Já no grupo controle, que fez apenas terapia convencional, não se observou nenhuma melhora significativa.
REVERSÃO PARCIAL DA ATROFIA NO CÉREBRO
Ao longo do ensaio clínico, os 19 participantes foram submetidos periodicamente a exames de ressonância magnética.
No início do treinamento, o cérebro dos pacientes dos dois grupos apresentava atrofia cortical em relação ao cérebro de pessoas saudáveis, corroborando o que está demonstrado na literatura científica.
Isto é, pacientes com lesão medular crônica costumam apresentar perda de 15% a 22% da espessura cortical. É um processo de atrofia que afeta praticamente todos os lobos corticais e está associado a ocorrência de déficits cognitivos.

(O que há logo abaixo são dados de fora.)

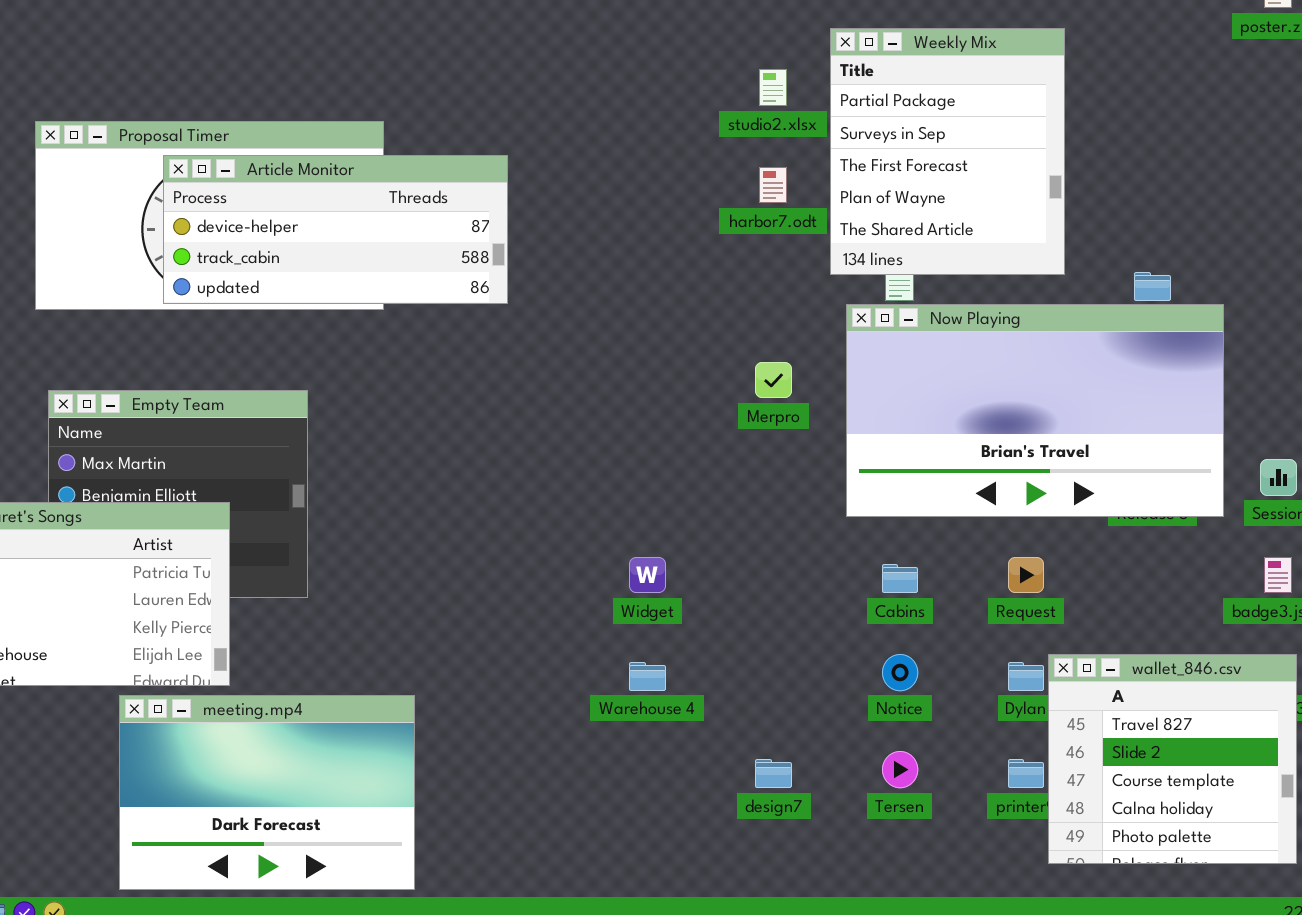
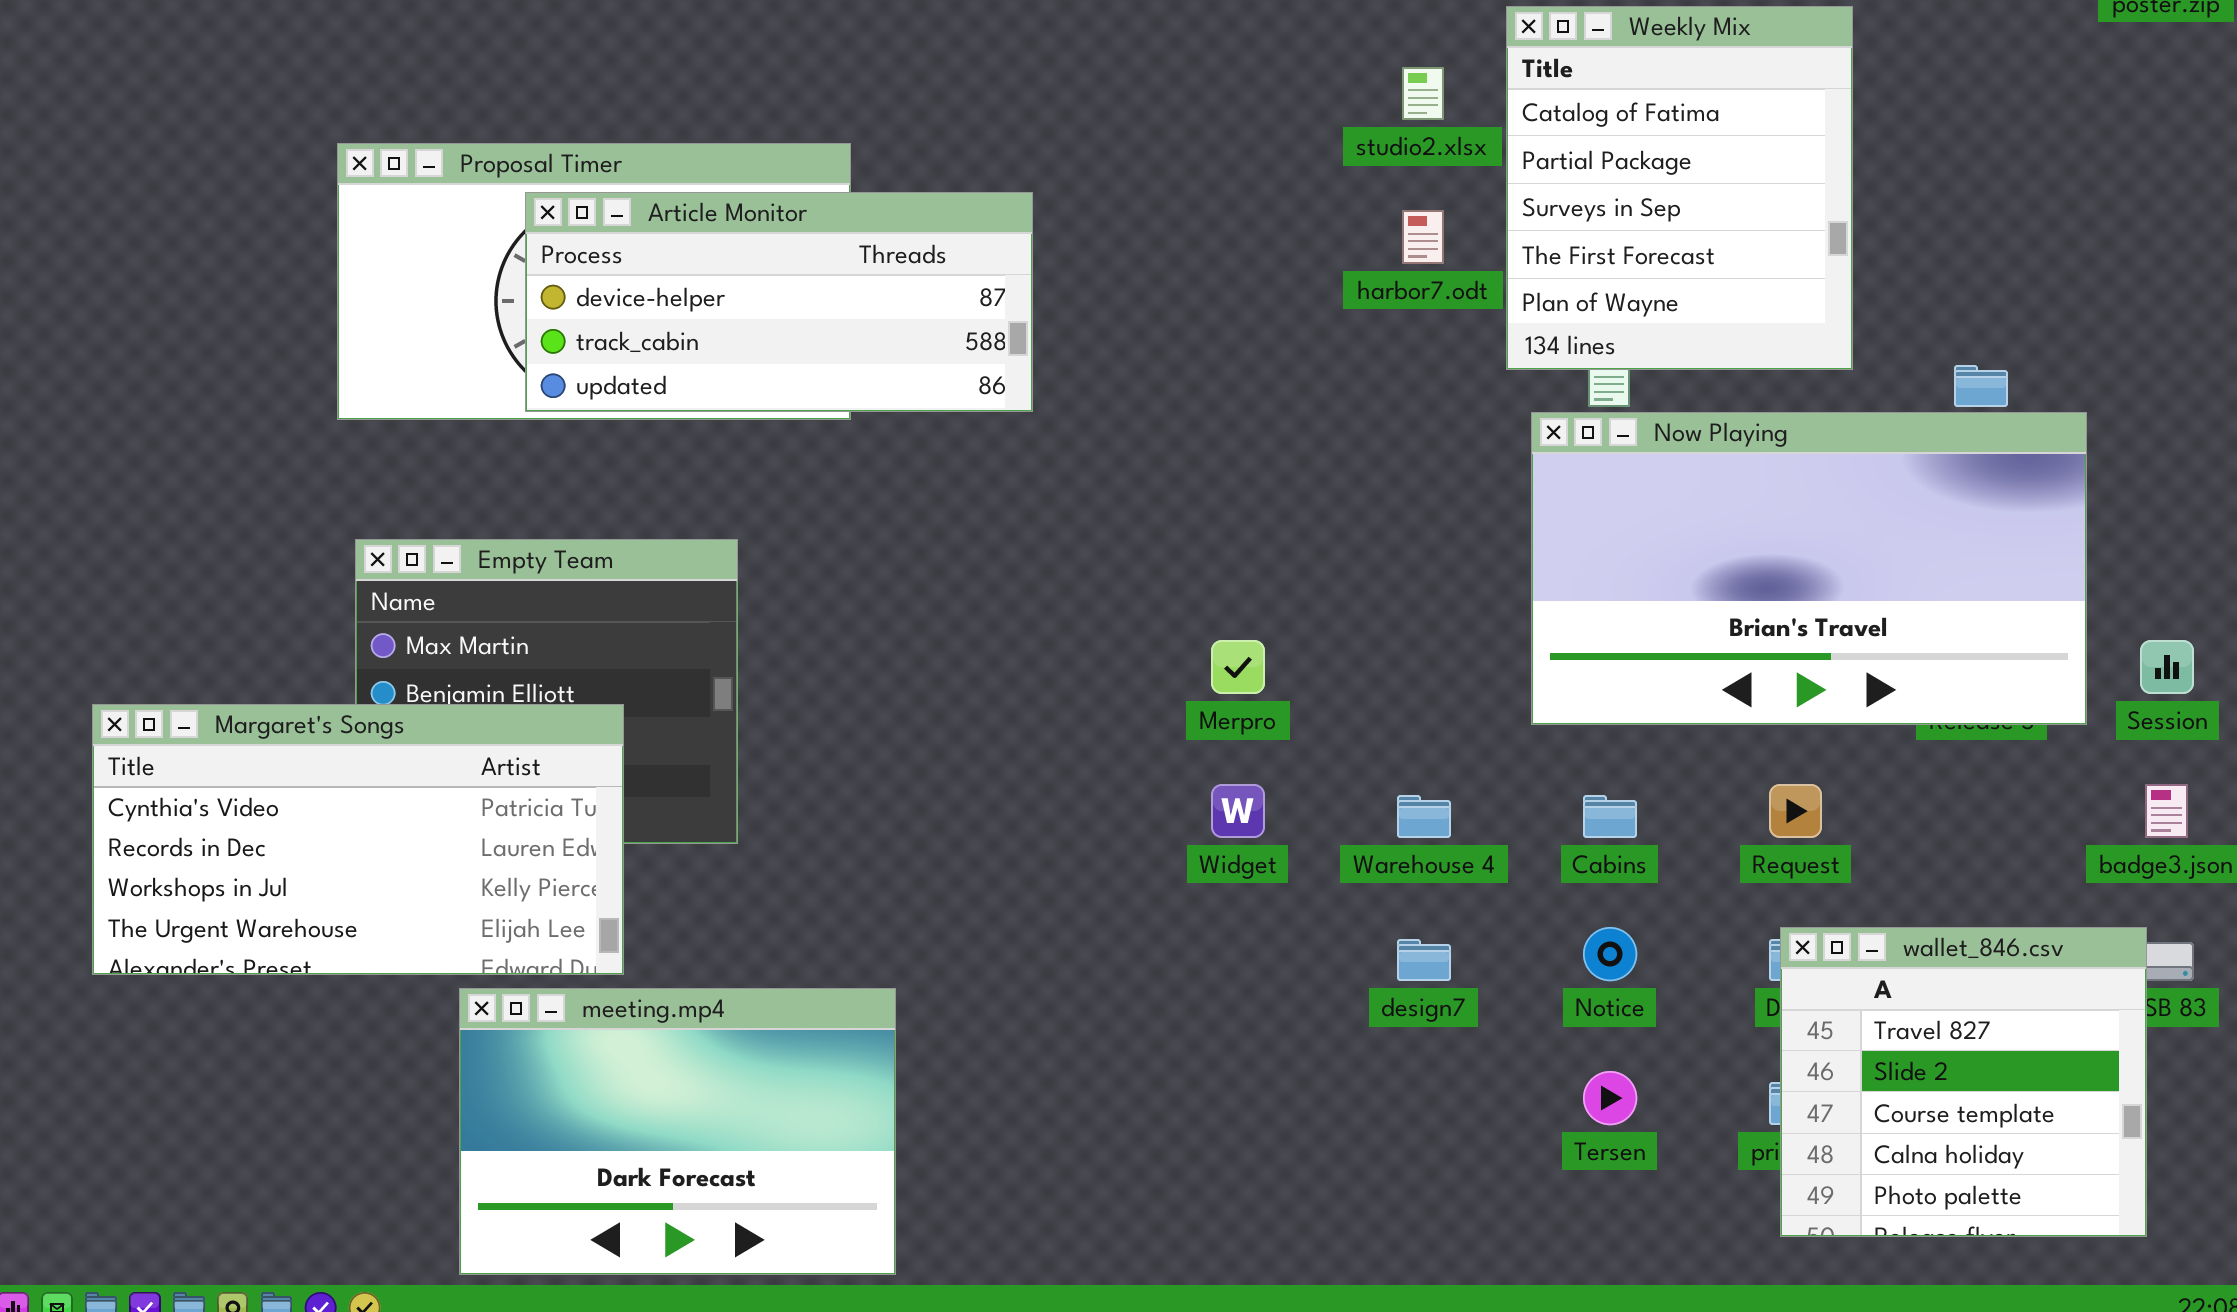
Weekly Mix: [830,28,1065,275] -> [1506,6,1853,370], scrolled up 1 row
Merpro: [755,362,792,398] -> [1211,640,1265,694], moved
wallet_846.csv: [1048,654,1297,864] -> [1780,927,2147,1237], moved
Warehouse 4: [629,662,666,691] -> [1397,795,1451,838], moved
design7: [755,759,792,788] -> [1397,939,1451,981], moved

Porém, após os pacientes fazerem o treinamento com o protocolo WANR, a ressonância magnética revelou um achado surpreendente: reversão parcial da atrofia no cérebro causada pela lesão medular, além dos benefícios motores.
Segundo os pesquisadores, o grupo experimental exibiu aumento significativo da espessura cortical e maior conectividade funcional entre regiões do cérebro, indicando que o programa de neurorreabilitação induziu processo de reorganização neural profunda.
Já os pacientes do grupo controle exibiram pouco ou nenhum aumento da espessura cortical.
‘’Isso representa uma mudança de paradigma’’, festeja Miguel Nicolelis.
Por muito tempo acreditou-se que o cérebro perderia progressivamente sua capacidade de reorganização após uma lesão grave.
O que os pesquisadores brasileiros e chineses estão mostrando agora é justamente o contrário.
Sob os estímulos certos, o cérebro humano é capaz de recuperar-se funcionalmente, usando circuitos neurais alternativos, ou mesmo recuperando alguns dos que foram afetados pela lesão medular original.
Os resultados deste estudo sino-brasileiro abrem novas perspectivas para pacientes com grande variedade de doenças neurológicas.
Para Nicolelis, é o começo de uma nova etapa da área da neurorreabilitação por interface cérebro-máquina inventada por ele e seu colega John Chapin, no final dos anos 1990:
“Estamos entrando em uma nova era em que as interfaces cérebro-máquina não invasivas podem oferecer as condições terapêuticas necessárias para recuperar funções cerebrais perdidas devido a lesões do sistema nervoso, mesmo anos após o início do quadro clínico”.
”Tais avanços vão mudar a prática clínica de manejo terapêutico de doenças neurológicas, além de oferecer esperança de melhora significativa da qualidade de vida para centenas de milhões de pessoas em todo o mundo que sofrem com distúrbios do sistema nervoso central”,
Segundo estudo epidemiológico global recente, em 2021, cerca de 3,4 bilhões de pessoas no mundo (43% da população total) sofriam de um dos 37 distúrbios neurológicos mais prevalentes.
Somente na China, estima-se que atingiam 468,29 milhões de pessoas. Ou seja, 32,91% de toda a população do país e 34,5% de todas as doenças na China.
A propósito. No artigo sobre o ensaio clínico, os pesquisadores chineses e brasileiros alertam:
Nossos achados também indicam categoricamente que não há justificativa clínica nem ética para o uso de implantes corticais altamente invasivos no tratamento de paraplégicos, visto que protocolos não invasivos, como o WANR, podem ser suficientes para induzir a recuperação neurológica.